BEGIN Data excerpts
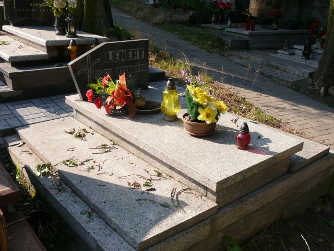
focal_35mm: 35
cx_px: 167
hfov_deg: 52.6
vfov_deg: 40.7
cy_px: 126
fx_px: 338
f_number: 5.6
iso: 100
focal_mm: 7.4
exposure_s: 1/200
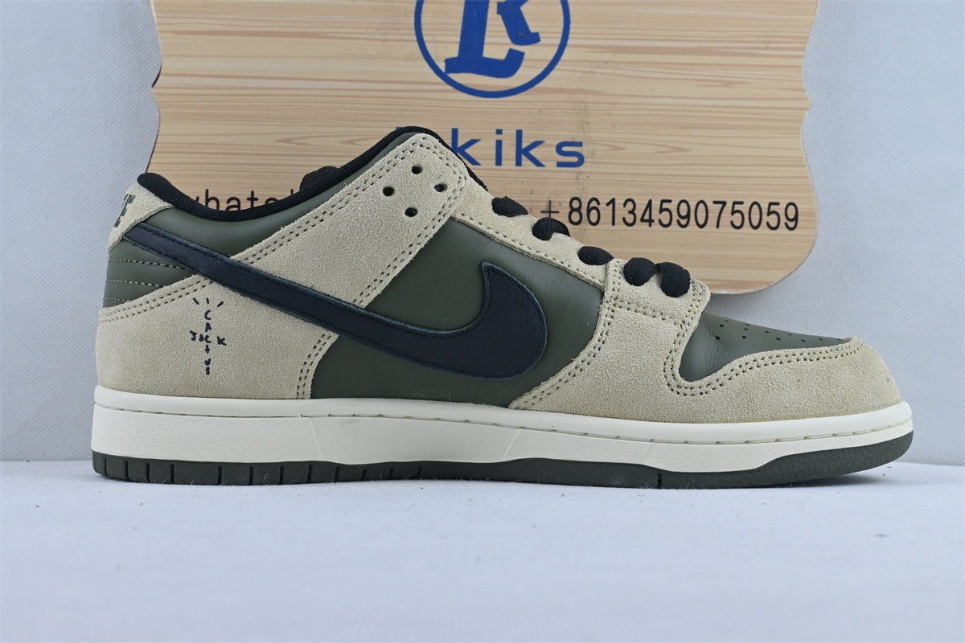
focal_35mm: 52
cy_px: 322
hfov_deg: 37.9
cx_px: 482
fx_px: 1407
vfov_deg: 25.8
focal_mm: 35
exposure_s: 1/200
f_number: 10
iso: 1000
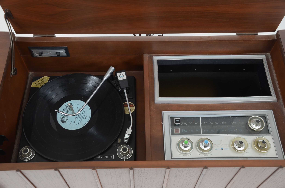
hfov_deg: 46.5
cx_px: 142
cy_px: 94
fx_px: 332
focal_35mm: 42
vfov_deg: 31.8
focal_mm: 28
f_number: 7.1
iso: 200
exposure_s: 1/80
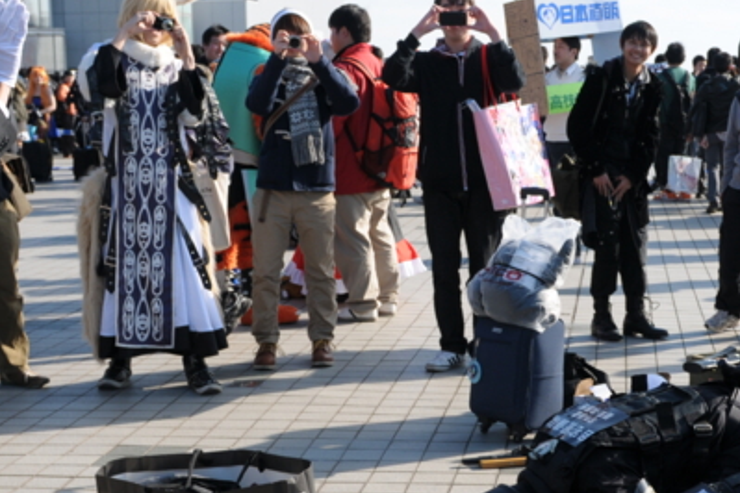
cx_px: 482
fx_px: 1480
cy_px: 377
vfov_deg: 18.8
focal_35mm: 72
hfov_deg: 27.9
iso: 200
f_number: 4.5
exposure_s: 1/800
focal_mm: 24
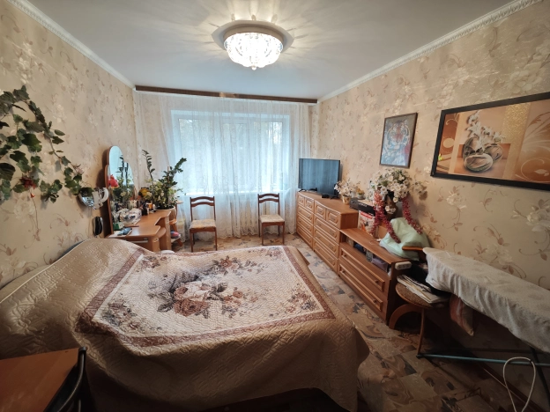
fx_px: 222
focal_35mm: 14
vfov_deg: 85.7
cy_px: 206
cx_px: 275
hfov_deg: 102.1
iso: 250
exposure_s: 1/33.3
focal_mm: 2.16
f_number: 2.2
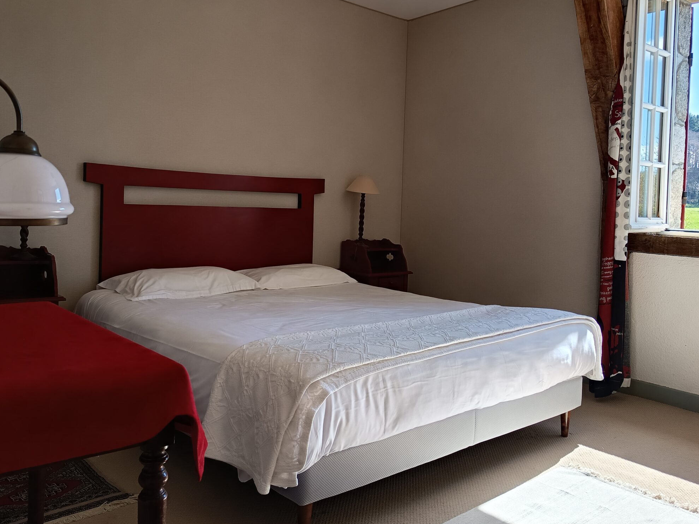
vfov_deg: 45.3
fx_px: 626
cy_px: 218
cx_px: 356
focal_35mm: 31
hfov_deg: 58.4
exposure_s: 1/100
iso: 81
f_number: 1.7
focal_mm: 5.27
END Data excerpts
Work item ▸
Out of the records above, return only the lines from the one with "focal_mm: 7.4" through the one with "exposure_s: 1/33.3", exactly, and none of the pictures.

Finished exercise ▸
focal_mm: 7.4
exposure_s: 1/200
focal_35mm: 52
cy_px: 322
hfov_deg: 37.9
cx_px: 482
fx_px: 1407
vfov_deg: 25.8
focal_mm: 35
exposure_s: 1/200
f_number: 10
iso: 1000
hfov_deg: 46.5
cx_px: 142
cy_px: 94
fx_px: 332
focal_35mm: 42
vfov_deg: 31.8
focal_mm: 28
f_number: 7.1
iso: 200
exposure_s: 1/80
cx_px: 482
fx_px: 1480
cy_px: 377
vfov_deg: 18.8
focal_35mm: 72
hfov_deg: 27.9
iso: 200
f_number: 4.5
exposure_s: 1/800
focal_mm: 24
fx_px: 222
focal_35mm: 14
vfov_deg: 85.7
cy_px: 206
cx_px: 275
hfov_deg: 102.1
iso: 250
exposure_s: 1/33.3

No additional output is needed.